If we make our own instance via the Game Instance (and Construct Object), it prints twice. The outer of one is the Game Instance, and the outer of other is:

[2016.01.30-05.23.08:757][227]LogTemp: Destroying CompuTrainer Package None on Port 0

So the issue here is that: Something is creating an instance of our UCompuTrainer (UObject derived) class automatically. We do not want it to be created automatically.

I went as far as moving the module into a brand new UE4 project, modifying the .uproject to add the Module, and running an empty scene. This prints out one entry into the log, indicating that the Game Module is automatically creating an instance.

The .uproject is as follows:

The Build.cs for the Module is linked right here.
The actual IModuleInterface implementation is effectively empty (Startup/Shutdown Module simply UE Log something).

The source for the UObject derived class is linked here.

What on earth is creating this instance? It’s really driving me up the wall here!

That’s the class default object being created. I explained on answer hub.

Yep as @kamrann said, it’s not a bug just how configs and default values work.

Hi kamrann,

Thanks for the reply. I left another comment on the answer hub, but I’d like to expand the discussion here a little (since a forum is probably a touch better place for an actual discussion).

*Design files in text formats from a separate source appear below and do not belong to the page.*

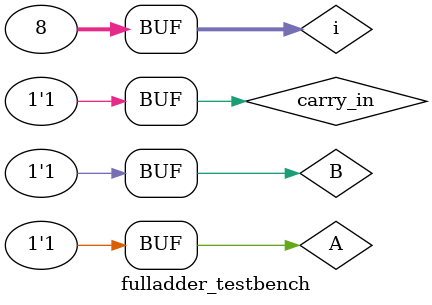
<source format=sv>
`timescale 1ns/10ps

module fulladder(A, B, carry_in, carry_out, sum);
	input logic A, B, carry_in;
	output logic carry_out, sum;
	parameter delay = 0.05;

	logic xor_out, and_out0, and_out1;
	
	xor #delay xor0 (xor_out, A, B);
	xor #delay xor1 (sum, xor_out, carry_in);
	and #delay and0 (and_out0, xor_out, carry_in);
	and #delay and1 (and_out1, A, B);
	or #delay o (carry_out, and_out0, and_out1);
endmodule

module fulladder_testbench();
	logic A, B, carry_in, carry_out, sum;

	fulladder dut(.A, .B, .carry_in, .carry_out, .sum);
	
	integer i;
	initial begin
		for (i = 0; i < 2**3; i++) begin
			{A, B, carry_in} = i; #10;
		end
	end
endmodule

</source>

I’m not sure I understand the architectural reason behind UObject’s creating an instance of themselves automatically. My understanding was that you would use UObjects for entities that you need to exist which do not have physical representations in the level. In this case, we’re using it to represent some physical hardware connected to the computer (a training bicycle). It doesn’t have a physical representation in the game (we just read its data and move a pawn with it), and it needs a long lifecycle (ie: for entire span of game due to long hardware initialization times). Thus, the idea was to create a UObject and tie it to the GameInstance, so it hung around the entire time.

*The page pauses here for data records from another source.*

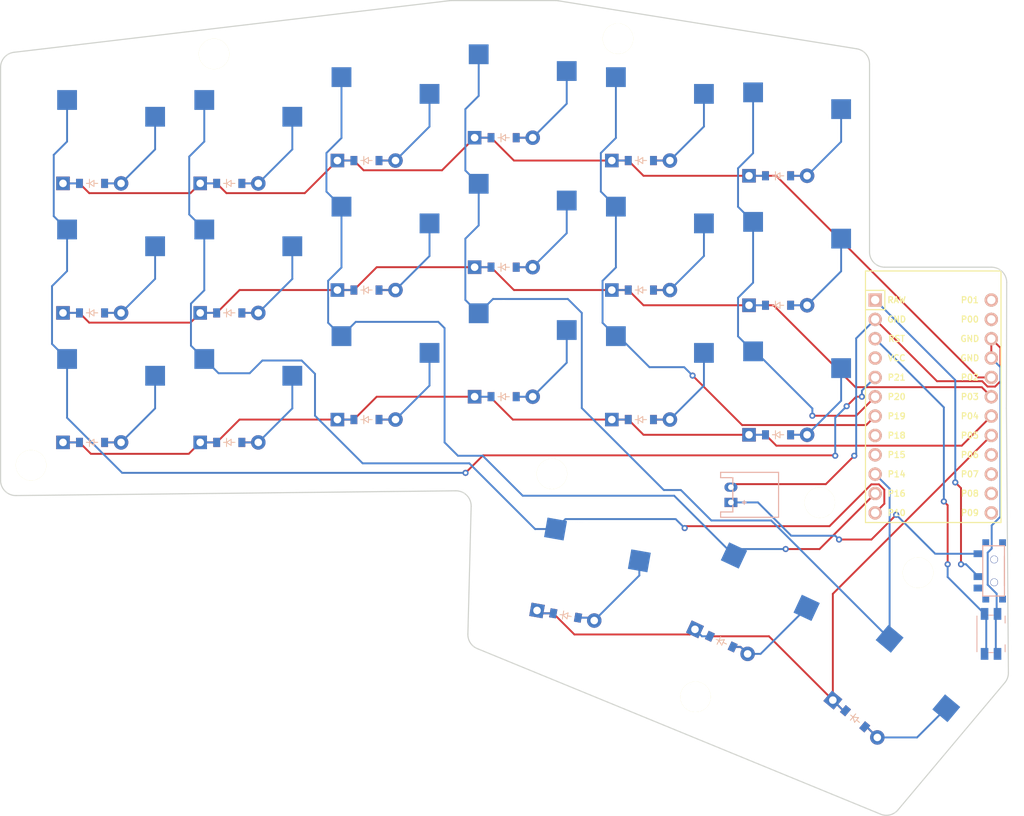
<source format=kicad_pcb>
(kicad_pcb
	(version 20240108)
	(generator "pcbnew")
	(generator_version "8.0")
	(general
		(thickness 1.6)
		(legacy_teardrops no)
	)
	(paper "A3")
	(title_block
		(title "left")
		(rev "v1.0.0")
		(company "Unknown")
	)
	(layers
		(0 "F.Cu" signal)
		(31 "B.Cu" signal)
		(32 "B.Adhes" user "B.Adhesive")
		(33 "F.Adhes" user "F.Adhesive")
		(34 "B.Paste" user)
		(35 "F.Paste" user)
		(36 "B.SilkS" user "B.Silkscreen")
		(37 "F.SilkS" user "F.Silkscreen")
		(38 "B.Mask" user)
		(39 "F.Mask" user)
		(40 "Dwgs.User" user "User.Drawings")
		(41 "Cmts.User" user "User.Comments")
		(42 "Eco1.User" user "User.Eco1")
		(43 "Eco2.User" user "User.Eco2")
		(44 "Edge.Cuts" user)
		(45 "Margin" user)
		(46 "B.CrtYd" user "B.Courtyard")
		(47 "F.CrtYd" user "F.Courtyard")
		(48 "B.Fab" user)
		(49 "F.Fab" user)
	)
	(setup
		(pad_to_mask_clearance 0.05)
		(allow_soldermask_bridges_in_footprints no)
		(pcbplotparams
			(layerselection 0x00010fc_ffffffff)
			(plot_on_all_layers_selection 0x0000000_00000000)
			(disableapertmacros no)
			(usegerberextensions no)
			(usegerberattributes yes)
			(usegerberadvancedattributes yes)
			(creategerberjobfile yes)
			(dashed_line_dash_ratio 12.000000)
			(dashed_line_gap_ratio 3.000000)
			(svgprecision 4)
			(plotframeref no)
			(viasonmask no)
			(mode 1)
			(useauxorigin no)
			(hpglpennumber 1)
			(hpglpenspeed 20)
			(hpglpendiameter 15.000000)
			(pdf_front_fp_property_popups yes)
			(pdf_back_fp_property_popups yes)
			(dxfpolygonmode yes)
			(dxfimperialunits yes)
			(dxfusepcbnewfont yes)
			(psnegative no)
			(psa4output no)
			(plotreference yes)
			(plotvalue yes)
			(plotfptext yes)
			(plotinvisibletext no)
			(sketchpadsonfab no)
			(subtractmaskfromsilk no)
			(outputformat 1)
			(mirror no)
			(drillshape 1)
			(scaleselection 1)
			(outputdirectory "")
		)
	)
	(net 0 "")
	(net 1 "P21")
	(net 2 "outer_under")
	(net 3 "outer_middle")
	(net 4 "outer_upper")
	(net 5 "P10")
	(net 6 "pinky_under")
	(net 7 "pinky_middle")
	(net 8 "pinky_upper")
	(net 9 "P16")
	(net 10 "ring_under")
	(net 11 "ring_middle")
	(net 12 "ring_upper")
	(net 13 "P14")
	(net 14 "middle_under")
	(net 15 "middle_middle")
	(net 16 "middle_upper")
	(net 17 "P19")
	(net 18 "index_under")
	(net 19 "index_middle")
	(net 20 "index_upper")
	(net 21 "P20")
	(net 22 "inner_under")
	(net 23 "inner_middle")
	(net 24 "inner_upper")
	(net 25 "left_row")
	(net 26 "mid_row")
	(net 27 "right_row")
	(net 28 "P4")
	(net 29 "P3")
	(net 30 "P2")
	(net 31 "P5")
	(net 32 "RAW")
	(net 33 "GND")
	(net 34 "RST")
	(net 35 "VCC")
	(net 36 "P18")
	(net 37 "P15")
	(net 38 "P1")
	(net 39 "P0")
	(net 40 "P6")
	(net 41 "P7")
	(net 42 "P8")
	(net 43 "P9")
	(net 44 "pos")
	(footprint "E73:SPDT_C128955" (layer "F.Cu") (at 218.352246 121.867572 -90))
	(footprint "HOLE_M2_TH" (layer "F.Cu") (at 92 108))
	(footprint "ComboDiode" (layer "F.Cu") (at 154 82))
	(footprint "ComboDiode" (layer "F.Cu") (at 118 88))
	(footprint "ComboDiode" (layer "F.Cu") (at 136 102))
	(footprint "PG1350" (layer "F.Cu") (at 136 80))
	(footprint "JST_PH_S2B-PH-K_02x2.00mm_Angled" (layer "F.Cu") (at 183.815654 111.879931 90))
	(footprint "PG1350" (layer "F.Cu") (at 172 80))
	(footprint "PG1350" (layer "F.Cu") (at 118 83))
	(footprint "ComboDiode" (layer "F.Cu") (at 172 85))
	(footprint "HOLE_M2_TH" (layer "F.Cu") (at 195.475512 112.903501 -25))
	(footprint "PG1350" (layer "F.Cu") (at 118 66))
	(footprint "PG1350" (layer "F.Cu") (at 100 83))
	(footprint "PG1350" (layer "F.Cu") (at 203.318967 137.44995 -40))
	(footprint "PG1350" (layer "F.Cu") (at 184.665771 126.62026 -25))
	(footprint "PG1350" (layer "F.Cu") (at 154 60))
	(footprint "HOLE_M2_TH" (layer "F.Cu") (at 208.364514 122.102558 -40))
	(footprint "HOLE_M2_TH" (layer "F.Cu") (at 160.333388 109.129258 -10))
	(footprint "ComboDiode" (layer "F.Cu") (at 118 105))
	(footprint "ComboDiode" (layer "F.Cu") (at 172 102))
	(footprint "ComboDiode" (layer "F.Cu") (at 200.105029 141.280173 -40))
	(footprint "PG1350" (layer "F.Cu") (at 172 63))
	(footprint "PG1350" (layer "F.Cu") (at 172 97))
	(footprint "PG1350" (layer "F.Cu") (at 100 100))
	(footprint "PG1350" (layer "F.Cu") (at 136 63))
	(footprint "PG1350" (layer "F.Cu") (at 154 77))
	(footprint "ComboDiode" (layer "F.Cu") (at 100 71))
	(footprint "ComboDiode" (layer "F.Cu") (at 118 71))
	(footprint "ComboDiode" (layer "F.Cu") (at 172 68))
	(footprint "ComboDiode" (layer "F.Cu") (at 100 105))
	(footprint "ComboDiode" (layer "F.Cu") (at 100 88))
	(footprint "PG1350" (layer "F.Cu") (at 190 65))
	(footprint "ComboDiode" (layer "F.Cu") (at 154 65))
	(footprint "ComboDiode" (layer "F.Cu") (at 136 68))
	(footprint "ProMicro" (layer "F.Cu") (at 210.359136 100.278913 -90))
	(footprint "PG1350" (layer "F.Cu") (at 118 100))
	(footprint "ComboDiode" (layer "F.Cu") (at 182.552679 131.151799 -25))
	(footprint "PG1350" (layer "F.Cu") (at 190 82))
	(footprint "ComboDiode" (layer "F.Cu") (at 190 87))
	(footprint "ComboDiode" (layer "F.Cu") (at 154 99))
	(footprint "PG1350" (layer "F.Cu") (at 163 122.8 -10))
	(footprint "HOLE_M2_TH" (layer "F.Cu") (at 179.171733 138.402261 -25))
	(footprint "ComboDiode" (layer "F.Cu") (at 190 104))
	(footprint "Panasonic_EVQPUL_EVQPUC" (layer "F.Cu") (at 217.94007 130.137403 -90))
	(footprint "HOLE_M2_TH" (layer "F.Cu") (at 169 52))
	(footprint "PG1350" (layer "F.Cu") (at 190 99))
	(footprint "ComboDiode"
		(layer "F.Cu")
		(uuid "e88d2edd-6632-490b-8c9f-4cc69236bfb8")
		(at 162.131759 127.724039 -10)
		(property "Reference" "D19"
			(at 0 0 0)
			(layer "F.SilkS")
			(hide yes)
			(uuid "5937b9ff-4150-499b-83f5-cf876d7221b1")
			(effects
				(font
					(size 1.27 1.27)
					(thickness 0.15)
				)
			)
		)
		(property "Value" ""
			(at 0 0 0)
			(layer "F.SilkS")
			(hide yes)
			(uuid "3994586d-431d-431d-8f50-88b5d7761cda")
			(effects
				(font
					(size 1.27 1.27)
					(thickness 0.15)
				)
			)
		)
		(property "Footprint" ""
			(at 0 0 -10)
			(layer "F.Fab")
			(hide yes)
			(uuid "3c305f19-2a80-401a-81ad-dac57eb4b5f9")
			(effects
				(font
					(size 1.27 1.27)
					(thickness 0.15)
				)
			)
		)
		(property "Datasheet" ""
			(at 0 0 -10)
			(layer "F.Fab")
			(hide yes)
			(uuid "357c6124-b2fd-4fe6-906b-238fd1e95c2b")
			(effects
				(font
					(size 1.27 1.27)
					(thickness 0.15)
				)
			)
		)
		(property "Description" ""
			(at 0 0 -10)
			(layer "F.Fab")
			(hide yes)
			(uuid "68f855f0-4197-4fbc-a9cd-ef329cb25cce")
			(effects
				(font
					(size 1.27 1.27)
					(thickness 0.15)
				)
			)
		)
		(attr through_hole)
		(fp_line
			(start -0.75 0)
			(end -0.35 0)
			(stroke
				(width 0.1)
				(type solid)
			)
			(layer "B.SilkS")
			(uuid "e4a82bf3-f75f-42d8-9ef2-fe63d1a367d4")
		)
		(fp_line
			(start -0.35 0)
			(end -0.35 0.55)
			(stroke
				(width 0.1)
				(type solid)
			)
			(layer "B.SilkS")
			(uuid "73644eb8-8e37-4014-9c03-7023aaeaf0a1")
		)
		(fp_line
			(start -0.35 0)
			(end -0.35 -0.55)
			(stroke
				(width 0.1)
				(type solid)
			)
			(layer "B.SilkS")
			(uuid "f7fca6c0-2355-4652-9e6e-1b7101af249e")
		)
		(fp_line
			
... [87015 chars truncated]
</source>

Is this an non-desired way of using a UObject?

How do AActors not automatically spawn themselves as well?

I don’t know the details of why the UObject system works this way, someone with more UE experience might be able to help you there. It’s tied into the property and reflection system - the CDO essentially represents an object with all default property values for the given class. In this way any subclasses/instances can be to an extent defined by the CDO +/- any property values that differ from the CDO. I guess this perhaps saves memory/time when serializing/creating objects. I’ll stop there though since I’m speculating and don’t really know.

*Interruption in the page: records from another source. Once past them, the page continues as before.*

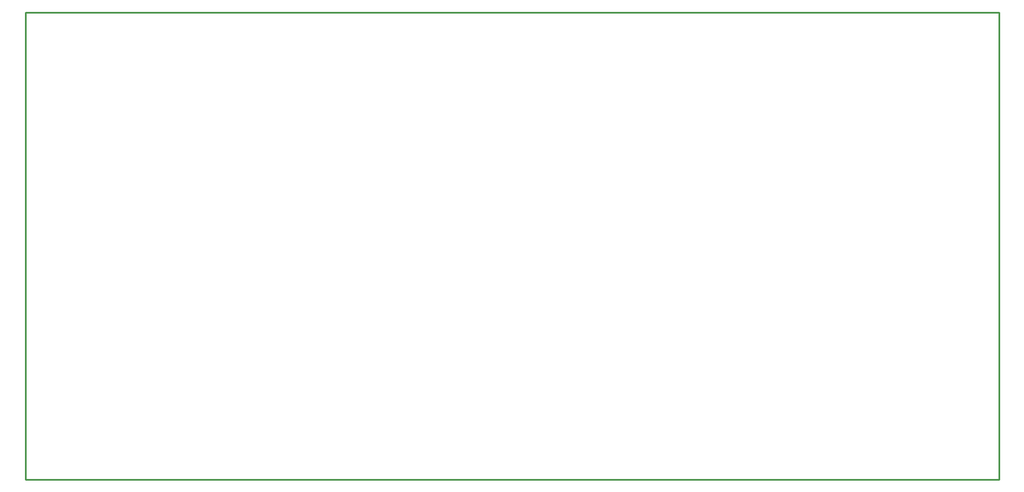
<source format=gko>
%FSLAX25Y25*%
%MOIN*%
G70*
G01*
G75*
G04 Layer_Color=16711935*
%ADD10C,0.01000*%
%ADD11R,0.02362X0.01969*%
%ADD12R,0.01969X0.02362*%
%ADD13R,0.04331X0.05512*%
%ADD14R,0.05118X0.02165*%
%ADD15R,0.03150X0.03543*%
%ADD16R,0.02362X0.09843*%
%ADD17R,0.07874X0.21654*%
%ADD18O,0.02362X0.08465*%
%ADD19R,0.03543X0.03150*%
%ADD20R,0.03937X0.04724*%
%ADD21R,0.02165X0.05118*%
%ADD22O,0.06496X0.01181*%
%ADD23O,0.01181X0.06496*%
%ADD24R,0.08858X0.01969*%
%ADD25R,0.15748X0.08071*%
%ADD26R,0.05512X0.04331*%
%ADD27R,0.01575X0.03347*%
%ADD28C,0.01969*%
%ADD29O,0.06693X0.01181*%
%ADD30R,0.01772X0.08268*%
%ADD31O,0.01772X0.08268*%
%ADD32O,0.07087X0.01378*%
%ADD33R,0.01181X0.02953*%
%ADD34R,0.01181X0.03347*%
%ADD35R,0.02953X0.01181*%
%ADD36R,0.03347X0.01181*%
%ADD37R,0.21260X0.21260*%
%ADD38R,0.11024X0.03937*%
%ADD39R,0.03150X0.01181*%
%ADD40R,0.04921X0.15748*%
%ADD41C,0.00500*%
%ADD42C,0.00800*%
%ADD43C,0.01200*%
%ADD44C,0.01190*%
%ADD45C,0.01600*%
%ADD46C,0.02500*%
%ADD47C,0.03000*%
%ADD48C,0.02000*%
%ADD49C,0.01500*%
%ADD50C,0.05906*%
%ADD51R,0.05906X0.05906*%
%ADD52R,0.08661X0.08661*%
%ADD53C,0.04921*%
%ADD54C,0.06299*%
%ADD55C,0.06614*%
%ADD56R,0.05906X0.05906*%
%ADD57C,0.08661*%
%ADD58C,0.05709*%
%ADD59C,0.02000*%
%ADD60C,0.01600*%
%ADD61C,0.03200*%
%ADD62C,0.02600*%
%ADD63C,0.02400*%
%ADD64C,0.15000*%
%ADD65C,0.01800*%
%ADD66C,0.02200*%
%ADD67C,0.03600*%
%ADD68C,0.03000*%
%ADD69C,0.02900*%
%ADD70C,0.00600*%
%ADD71R,0.05900X0.12900*%
%ADD72R,0.05900X0.03900*%
%ADD73R,0.20000X0.20000*%
%ADD74R,0.15590X0.15590*%
%ADD75R,0.05906X0.02362*%
%ADD76R,0.03543X0.02756*%
%ADD77R,0.10236X0.04331*%
%ADD78R,0.07874X0.07087*%
%ADD79R,0.07480X0.09449*%
%ADD80C,0.01181*%
%ADD81R,0.02362X0.05906*%
%ADD82R,0.04331X0.02165*%
%ADD83O,0.08661X0.02362*%
%ADD84R,0.09843X0.17716*%
%ADD85C,0.04000*%
%ADD86C,0.01800*%
%ADD87C,0.05000*%
%ADD88C,0.00984*%
%ADD89C,0.02362*%
%ADD90C,0.00197*%
%ADD91C,0.00787*%
%ADD92C,0.00400*%
%ADD93R,0.01575X0.01181*%
%ADD94R,0.02962X0.02569*%
%ADD95R,0.02569X0.02962*%
%ADD96R,0.04931X0.06112*%
%ADD97R,0.05718X0.02765*%
%ADD98R,0.03750X0.04143*%
%ADD99R,0.02962X0.10443*%
%ADD100R,0.08474X0.22253*%
%ADD101O,0.02962X0.09065*%
%ADD102R,0.04143X0.03750*%
%ADD103R,0.04537X0.05324*%
%ADD104R,0.02765X0.05718*%
%ADD105O,0.07096X0.01781*%
%ADD106O,0.01781X0.07096*%
%ADD107R,0.09458X0.02569*%
%ADD108R,0.16348X0.08671*%
%ADD109R,0.06112X0.04931*%
%ADD110R,0.02175X0.03947*%
%ADD111C,0.02569*%
%ADD112O,0.07293X0.01781*%
%ADD113R,0.02372X0.08868*%
%ADD114O,0.02372X0.08868*%
%ADD115O,0.07687X0.01978*%
%ADD116R,0.01781X0.03553*%
%ADD117R,0.01781X0.03947*%
%ADD118R,0.03553X0.01781*%
%ADD119R,0.03947X0.01781*%
%ADD120R,0.21860X0.21860*%
%ADD121R,0.11624X0.04537*%
%ADD122R,0.03750X0.01781*%
%ADD123R,0.05521X0.16348*%
%ADD124C,0.06506*%
%ADD125R,0.06506X0.06506*%
%ADD126R,0.09261X0.09261*%
%ADD127C,0.05521*%
%ADD128C,0.06899*%
%ADD129C,0.07214*%
%ADD130R,0.06506X0.06506*%
%ADD131C,0.00600*%
%ADD132C,0.09261*%
%ADD133C,0.06309*%
%ADD134C,0.11000*%
%ADD135C,0.01400*%
%ADD136R,0.06500X0.13500*%
%ADD137R,0.06500X0.04500*%
%ADD138R,0.20600X0.20600*%
%ADD139R,0.16190X0.16190*%
%ADD140R,0.06506X0.02962*%
%ADD141R,0.04143X0.03356*%
%ADD142R,0.10836X0.04931*%
%ADD143R,0.08474X0.07687*%
%ADD144R,0.08080X0.10049*%
%ADD145C,0.01781*%
%ADD146R,0.02962X0.06506*%
%ADD147R,0.04931X0.02765*%
%ADD148O,0.09261X0.02962*%
%ADD149R,0.10443X0.18316*%
D10*
X0Y0D02*
X572500D01*
Y275000D01*
X0D02*
X572500D01*
X0Y0D02*
Y275000D01*
M02*

</source>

To answer your answer hub comment, no the behaviour can’t be overridden, but so long as you’re aware of it and don’t put things in the constructor that shouldn’t be there (even though it might seem like the right place in normal C++ terms) then it really shouldn’t cause you any problem. As for accessing the CDO, yes:

auto CDO = UMyClass::StaticClass()->GetDefaultObject< UMyClass >();

AActor derives from UObject, so actors get CDOs just like any other class. CDOs are not spawned into the world though, it’s just a raw instance of the object with the default property values. So it won’t interfere with anything and if you don’t need to explicitly access it, you’d never know it was there.

Your approach of creating a UObject which lives on the UGameInstance is totally fine and standard. Just create your own Initialize function on your class and put any resource/hardware setup in there. When you create your object, manually invoke that function. Have your destroy handler check whether the object has actually initialized the hardware itself, and only run the disconnection logic if so. There’ll be a second object in existence, the CDO, but it will just be a bare shell and shouldn’t cause any problems.